* [Exercise passage]:
Detecting Nuclear Material Smaller Than a Pin

The IAEA brings together analysts and experts to verify that nuclear material and technology are used only for peaceful purposes. The IAEA provides credible assurances based on information gathered from official State declarations, in-field verification activities and other safeguards relevant information. One activity that IAEA inspectors may carry out while in the field is the collection and analysis of samples — mainly nuclear material and environmental samples — from nuclear facilities and other relevant sites.

Since the 1970s, nuclear material samples have been collected for nuclear material accounting. Samples usually contain gram-sized amounts of uranium and milligram to microgram amounts of plutonium. These samples are packed in special vials and protective containers that are securely sealed and shipped to the IAEA’s Nuclear Material Laboratory in Seibersdorf, Austria, for analysis. In 2021, the Agency collected over 700 nuclear material samples.

* [Records shown]:
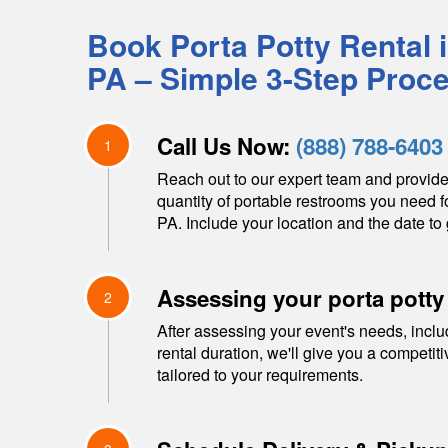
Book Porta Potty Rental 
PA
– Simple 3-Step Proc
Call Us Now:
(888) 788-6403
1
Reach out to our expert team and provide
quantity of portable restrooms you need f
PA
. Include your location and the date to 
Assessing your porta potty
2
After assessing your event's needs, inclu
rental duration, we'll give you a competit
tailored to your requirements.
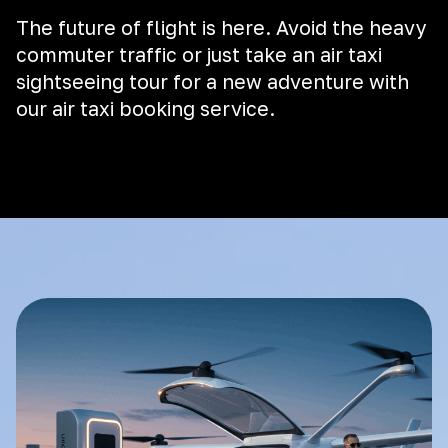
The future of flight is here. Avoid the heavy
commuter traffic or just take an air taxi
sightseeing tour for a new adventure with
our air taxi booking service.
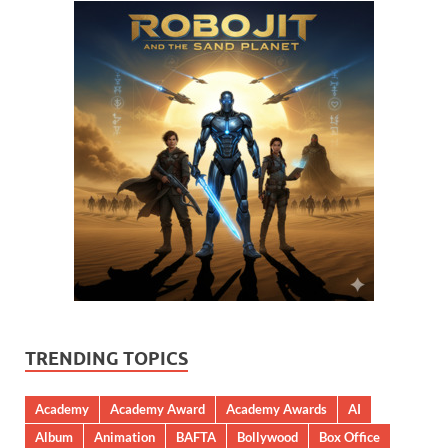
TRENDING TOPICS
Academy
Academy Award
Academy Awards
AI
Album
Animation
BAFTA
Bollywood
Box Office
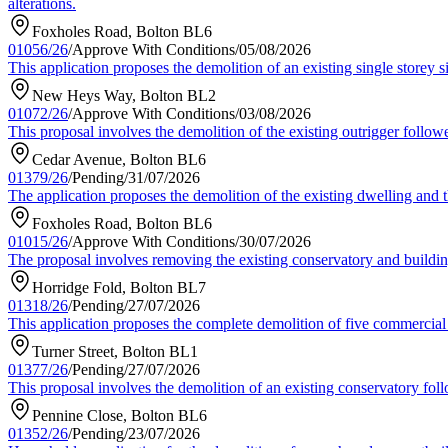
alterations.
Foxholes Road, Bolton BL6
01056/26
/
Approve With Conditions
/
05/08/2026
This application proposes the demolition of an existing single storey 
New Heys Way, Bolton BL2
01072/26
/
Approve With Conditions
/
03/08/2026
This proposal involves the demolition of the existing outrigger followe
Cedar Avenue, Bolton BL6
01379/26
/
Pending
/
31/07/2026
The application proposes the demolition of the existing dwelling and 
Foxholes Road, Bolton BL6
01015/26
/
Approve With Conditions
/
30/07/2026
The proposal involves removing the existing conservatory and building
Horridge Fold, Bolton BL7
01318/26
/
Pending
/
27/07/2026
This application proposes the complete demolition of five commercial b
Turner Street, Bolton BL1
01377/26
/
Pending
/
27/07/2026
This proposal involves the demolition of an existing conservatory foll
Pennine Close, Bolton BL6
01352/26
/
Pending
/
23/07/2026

* [Required work]:
1) Write down the text on detecting nuclear material word for word from "The IAEA brings" to "other relevant sites.".
2) Answer these questions using the text on detecting nuclear material:
(a) Where is the laboratory that the samples are shipped to for analysis?
(b) How many nuclear material samples did the Agency collect in 2021?
(c) Since when have nuclear material samples been collected for nuclear material accounting?
3) Extend the text on detecting nuclear material, picking up after its last sentence.
The rows are separate from the text on detecting nuclear material.

* [Per-task answers]:
1)
The IAEA brings together analysts and experts to verify that nuclear material and technology are used only for peaceful purposes. The IAEA provides credible assurances based on information gathered from official State declarations, in-field verification activities and other safeguards relevant information. One activity that IAEA inspectors may carry out while in the field is the collection and analysis of samples — mainly nuclear material and environmental samples — from nuclear facilities and other relevant sites.

2)
(a) Seibersdorf, Austria
(b) Over 700
(c) Since the 1970s

3)
“From the collection of samples by IAEA inspectors to the analysis in the IAEA laboratories and then final evaluation of the results in Vienna, a rigorous, quality-checked process ensures the results are correct and appropriate conclusions are derived,” said Steven Balsley, Director of the Office of Safeguards Analytical Services at the IAEA.

In the 1990s, IAEA inspectors started to conduct environmental sampling, and this has proven to be one of the most important tools used to detect undeclared nuclear material or activities. An environmental sample consists of a 10 cm x 10 cm cotton cloth that an IAEA safeguards inspector swipes across a surface to pick up millions of tiny dust particles. This dust contains information, indicating not only if nuclear material is present, but also the type (e.g. separated plutonium or highly enriched uranium), the age of the nuclear material and the presence of other materials.

“By analysing the cotton swipes that inspectors collect in the field, the IAEA can detect nuclear material at weights below one trillionth of a gram,” said Todd Mock, Safeguards Information Analyst for Environmental Sampling at the IAEA.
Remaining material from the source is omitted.